* _PROBLEM TO WORK ON_: Copy verbatim the block of lines in the entries below whose first line contains "2342,4 2342,143 2260,122" and whose last line contains "1065,411 1009,464 1002,465". Leave out all other lines.

* _Dataset entries_:

=-=-=

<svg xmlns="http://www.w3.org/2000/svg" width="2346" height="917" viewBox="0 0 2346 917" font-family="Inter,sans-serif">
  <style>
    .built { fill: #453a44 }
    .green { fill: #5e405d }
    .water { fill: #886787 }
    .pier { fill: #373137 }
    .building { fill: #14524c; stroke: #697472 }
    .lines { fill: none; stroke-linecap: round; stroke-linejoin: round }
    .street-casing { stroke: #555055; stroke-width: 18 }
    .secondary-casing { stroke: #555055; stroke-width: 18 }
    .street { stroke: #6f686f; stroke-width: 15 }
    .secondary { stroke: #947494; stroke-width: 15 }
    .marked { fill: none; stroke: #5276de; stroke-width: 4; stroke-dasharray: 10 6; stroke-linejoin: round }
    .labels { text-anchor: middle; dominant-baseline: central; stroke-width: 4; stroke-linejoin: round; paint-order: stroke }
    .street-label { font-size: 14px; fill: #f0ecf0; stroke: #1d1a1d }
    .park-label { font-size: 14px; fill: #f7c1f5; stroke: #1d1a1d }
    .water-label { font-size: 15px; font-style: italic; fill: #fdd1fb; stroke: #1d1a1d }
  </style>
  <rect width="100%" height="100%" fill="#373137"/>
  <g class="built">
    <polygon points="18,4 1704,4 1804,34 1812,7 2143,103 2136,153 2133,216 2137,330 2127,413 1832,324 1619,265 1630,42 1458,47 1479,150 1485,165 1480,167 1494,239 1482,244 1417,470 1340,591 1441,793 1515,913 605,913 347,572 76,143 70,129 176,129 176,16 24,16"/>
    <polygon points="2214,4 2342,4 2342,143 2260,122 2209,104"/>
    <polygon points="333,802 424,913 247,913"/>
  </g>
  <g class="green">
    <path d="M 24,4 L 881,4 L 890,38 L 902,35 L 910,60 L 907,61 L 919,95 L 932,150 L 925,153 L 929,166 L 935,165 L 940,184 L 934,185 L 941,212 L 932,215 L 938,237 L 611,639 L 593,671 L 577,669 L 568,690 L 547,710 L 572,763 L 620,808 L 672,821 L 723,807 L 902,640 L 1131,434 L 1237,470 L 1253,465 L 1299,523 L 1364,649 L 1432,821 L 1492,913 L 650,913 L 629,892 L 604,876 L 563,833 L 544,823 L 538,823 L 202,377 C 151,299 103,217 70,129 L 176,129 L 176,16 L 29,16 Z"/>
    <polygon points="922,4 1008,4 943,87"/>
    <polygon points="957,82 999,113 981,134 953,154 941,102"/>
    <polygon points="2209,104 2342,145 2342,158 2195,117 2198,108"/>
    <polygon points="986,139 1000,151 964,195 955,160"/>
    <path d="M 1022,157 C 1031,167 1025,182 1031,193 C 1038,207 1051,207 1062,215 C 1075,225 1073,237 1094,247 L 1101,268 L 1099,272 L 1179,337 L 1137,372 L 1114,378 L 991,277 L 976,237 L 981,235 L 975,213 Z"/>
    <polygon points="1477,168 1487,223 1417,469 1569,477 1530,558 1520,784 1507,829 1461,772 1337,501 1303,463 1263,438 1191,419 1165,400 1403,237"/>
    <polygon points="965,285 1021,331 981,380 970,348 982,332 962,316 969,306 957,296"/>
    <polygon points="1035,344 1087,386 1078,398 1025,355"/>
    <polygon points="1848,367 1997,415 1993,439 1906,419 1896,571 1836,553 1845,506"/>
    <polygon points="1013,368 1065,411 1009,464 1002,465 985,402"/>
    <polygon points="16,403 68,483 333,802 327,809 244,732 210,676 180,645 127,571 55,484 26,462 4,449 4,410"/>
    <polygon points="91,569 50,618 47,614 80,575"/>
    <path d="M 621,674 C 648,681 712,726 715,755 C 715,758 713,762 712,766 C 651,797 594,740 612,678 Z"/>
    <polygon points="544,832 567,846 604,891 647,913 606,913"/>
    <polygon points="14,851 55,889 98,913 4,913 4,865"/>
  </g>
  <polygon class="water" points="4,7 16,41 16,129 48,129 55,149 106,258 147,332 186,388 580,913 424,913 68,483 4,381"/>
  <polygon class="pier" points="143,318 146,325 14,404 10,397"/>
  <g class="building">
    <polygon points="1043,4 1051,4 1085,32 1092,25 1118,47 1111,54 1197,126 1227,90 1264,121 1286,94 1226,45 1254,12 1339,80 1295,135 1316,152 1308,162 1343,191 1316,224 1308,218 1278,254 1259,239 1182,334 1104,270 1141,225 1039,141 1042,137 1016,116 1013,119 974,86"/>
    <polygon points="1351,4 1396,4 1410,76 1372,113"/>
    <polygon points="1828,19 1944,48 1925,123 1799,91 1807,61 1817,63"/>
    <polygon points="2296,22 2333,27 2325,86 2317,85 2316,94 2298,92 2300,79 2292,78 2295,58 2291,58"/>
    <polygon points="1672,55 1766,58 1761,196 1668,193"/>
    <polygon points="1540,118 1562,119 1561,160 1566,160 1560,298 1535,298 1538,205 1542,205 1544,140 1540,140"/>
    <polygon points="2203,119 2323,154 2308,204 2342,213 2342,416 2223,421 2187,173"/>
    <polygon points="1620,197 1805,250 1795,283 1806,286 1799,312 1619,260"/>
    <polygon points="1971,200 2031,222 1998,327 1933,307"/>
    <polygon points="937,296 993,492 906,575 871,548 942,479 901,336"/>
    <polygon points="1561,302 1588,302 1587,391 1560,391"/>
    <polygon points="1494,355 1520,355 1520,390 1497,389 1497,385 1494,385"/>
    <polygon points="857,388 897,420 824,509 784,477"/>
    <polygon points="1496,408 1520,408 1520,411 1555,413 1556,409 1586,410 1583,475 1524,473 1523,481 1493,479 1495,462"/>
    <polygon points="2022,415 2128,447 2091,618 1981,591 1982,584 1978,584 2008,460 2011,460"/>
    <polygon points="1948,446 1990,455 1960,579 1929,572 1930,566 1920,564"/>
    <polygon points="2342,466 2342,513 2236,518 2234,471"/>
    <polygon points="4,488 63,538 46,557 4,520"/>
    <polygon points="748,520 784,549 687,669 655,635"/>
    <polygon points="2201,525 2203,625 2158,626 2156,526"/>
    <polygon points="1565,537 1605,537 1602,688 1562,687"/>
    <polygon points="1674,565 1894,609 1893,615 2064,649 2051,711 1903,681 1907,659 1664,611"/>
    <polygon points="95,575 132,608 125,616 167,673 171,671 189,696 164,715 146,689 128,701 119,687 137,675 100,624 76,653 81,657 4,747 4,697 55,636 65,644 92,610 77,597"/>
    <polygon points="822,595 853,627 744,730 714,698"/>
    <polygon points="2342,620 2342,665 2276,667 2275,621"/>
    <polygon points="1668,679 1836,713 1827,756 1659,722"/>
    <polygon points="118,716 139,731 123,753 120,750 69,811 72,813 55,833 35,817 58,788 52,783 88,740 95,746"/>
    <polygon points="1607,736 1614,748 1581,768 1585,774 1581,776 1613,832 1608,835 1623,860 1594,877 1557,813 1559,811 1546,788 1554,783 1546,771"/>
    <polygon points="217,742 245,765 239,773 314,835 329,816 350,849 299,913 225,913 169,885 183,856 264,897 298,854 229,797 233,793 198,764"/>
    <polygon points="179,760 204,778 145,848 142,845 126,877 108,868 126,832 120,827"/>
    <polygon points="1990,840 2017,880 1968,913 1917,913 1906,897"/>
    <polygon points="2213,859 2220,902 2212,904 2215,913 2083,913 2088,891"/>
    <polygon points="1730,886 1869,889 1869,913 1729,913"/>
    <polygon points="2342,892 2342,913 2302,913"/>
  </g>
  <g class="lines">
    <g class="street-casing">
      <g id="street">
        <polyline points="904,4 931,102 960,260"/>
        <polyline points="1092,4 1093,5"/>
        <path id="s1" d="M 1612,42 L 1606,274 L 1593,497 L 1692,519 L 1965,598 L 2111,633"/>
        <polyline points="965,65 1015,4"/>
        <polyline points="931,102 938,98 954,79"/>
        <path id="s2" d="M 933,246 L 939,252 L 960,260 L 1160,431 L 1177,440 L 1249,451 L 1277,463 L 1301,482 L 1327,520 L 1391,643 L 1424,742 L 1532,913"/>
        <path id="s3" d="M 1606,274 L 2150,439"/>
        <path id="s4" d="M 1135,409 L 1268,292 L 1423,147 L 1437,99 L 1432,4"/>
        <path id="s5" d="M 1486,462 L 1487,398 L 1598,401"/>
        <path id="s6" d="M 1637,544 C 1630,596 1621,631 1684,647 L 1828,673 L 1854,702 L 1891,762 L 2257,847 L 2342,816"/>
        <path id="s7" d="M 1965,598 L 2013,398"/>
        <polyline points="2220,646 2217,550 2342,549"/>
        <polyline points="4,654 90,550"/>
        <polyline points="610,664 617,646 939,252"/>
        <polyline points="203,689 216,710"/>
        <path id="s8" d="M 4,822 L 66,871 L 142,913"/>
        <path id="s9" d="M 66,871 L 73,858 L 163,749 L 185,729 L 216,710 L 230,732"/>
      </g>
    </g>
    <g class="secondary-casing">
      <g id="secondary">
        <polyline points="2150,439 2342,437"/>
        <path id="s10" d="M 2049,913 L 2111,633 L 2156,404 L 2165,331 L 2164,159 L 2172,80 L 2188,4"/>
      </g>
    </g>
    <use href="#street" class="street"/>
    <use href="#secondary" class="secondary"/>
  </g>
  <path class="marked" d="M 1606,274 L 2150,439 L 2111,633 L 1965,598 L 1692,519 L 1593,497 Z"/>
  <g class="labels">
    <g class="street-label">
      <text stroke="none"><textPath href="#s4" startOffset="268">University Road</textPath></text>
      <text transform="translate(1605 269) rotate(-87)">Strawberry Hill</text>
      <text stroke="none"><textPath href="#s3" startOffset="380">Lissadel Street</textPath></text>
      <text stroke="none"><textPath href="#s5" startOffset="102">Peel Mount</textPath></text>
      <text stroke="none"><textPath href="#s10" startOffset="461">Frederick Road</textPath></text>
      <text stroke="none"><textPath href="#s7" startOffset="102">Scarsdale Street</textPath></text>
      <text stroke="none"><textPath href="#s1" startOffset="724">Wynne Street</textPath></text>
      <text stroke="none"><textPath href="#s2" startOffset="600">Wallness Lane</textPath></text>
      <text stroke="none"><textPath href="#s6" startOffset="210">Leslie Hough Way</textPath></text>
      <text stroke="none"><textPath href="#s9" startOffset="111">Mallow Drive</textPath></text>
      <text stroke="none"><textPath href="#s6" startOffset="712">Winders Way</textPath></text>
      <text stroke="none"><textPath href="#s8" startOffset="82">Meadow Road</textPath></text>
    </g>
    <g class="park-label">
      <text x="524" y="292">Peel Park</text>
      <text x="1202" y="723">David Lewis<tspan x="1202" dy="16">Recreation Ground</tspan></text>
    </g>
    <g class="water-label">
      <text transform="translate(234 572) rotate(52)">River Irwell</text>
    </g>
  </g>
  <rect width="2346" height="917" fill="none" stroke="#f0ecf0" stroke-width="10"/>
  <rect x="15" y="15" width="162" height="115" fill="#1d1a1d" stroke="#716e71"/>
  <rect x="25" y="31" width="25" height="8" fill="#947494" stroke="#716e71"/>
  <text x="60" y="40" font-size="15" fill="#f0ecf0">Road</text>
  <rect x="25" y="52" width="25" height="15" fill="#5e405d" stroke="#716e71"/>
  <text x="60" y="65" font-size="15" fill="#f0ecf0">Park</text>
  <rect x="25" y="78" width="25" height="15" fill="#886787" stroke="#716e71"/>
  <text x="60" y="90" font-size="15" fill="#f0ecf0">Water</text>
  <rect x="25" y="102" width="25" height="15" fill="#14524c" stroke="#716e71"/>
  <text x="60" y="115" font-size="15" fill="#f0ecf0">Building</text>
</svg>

=-=-=

* _RESULT OF THE EXERCISE_:
    <polygon points="2214,4 2342,4 2342,143 2260,122 2209,104"/>
    <polygon points="333,802 424,913 247,913"/>
  </g>
  <g class="green">
    <path d="M 24,4 L 881,4 L 890,38 L 902,35 L 910,60 L 907,61 L 919,95 L 932,150 L 925,153 L 929,166 L 935,165 L 940,184 L 934,185 L 941,212 L 932,215 L 938,237 L 611,639 L 593,671 L 577,669 L 568,690 L 547,710 L 572,763 L 620,808 L 672,821 L 723,807 L 902,640 L 1131,434 L 1237,470 L 1253,465 L 1299,523 L 1364,649 L 1432,821 L 1492,913 L 650,913 L 629,892 L 604,876 L 563,833 L 544,823 L 538,823 L 202,377 C 151,299 103,217 70,129 L 176,129 L 176,16 L 29,16 Z"/>
    <polygon points="922,4 1008,4 943,87"/>
    <polygon points="957,82 999,113 981,134 953,154 941,102"/>
    <polygon points="2209,104 2342,145 2342,158 2195,117 2198,108"/>
    <polygon points="986,139 1000,151 964,195 955,160"/>
    <path d="M 1022,157 C 1031,167 1025,182 1031,193 C 1038,207 1051,207 1062,215 C 1075,225 1073,237 1094,247 L 1101,268 L 1099,272 L 1179,337 L 1137,372 L 1114,378 L 991,277 L 976,237 L 981,235 L 975,213 Z"/>
    <polygon points="1477,168 1487,223 1417,469 1569,477 1530,558 1520,784 1507,829 1461,772 1337,501 1303,463 1263,438 1191,419 1165,400 1403,237"/>
    <polygon points="965,285 1021,331 981,380 970,348 982,332 962,316 969,306 957,296"/>
    <polygon points="1035,344 1087,386 1078,398 1025,355"/>
    <polygon points="1848,367 1997,415 1993,439 1906,419 1896,571 1836,553 1845,506"/>
    <polygon points="1013,368 1065,411 1009,464 1002,465 985,402"/>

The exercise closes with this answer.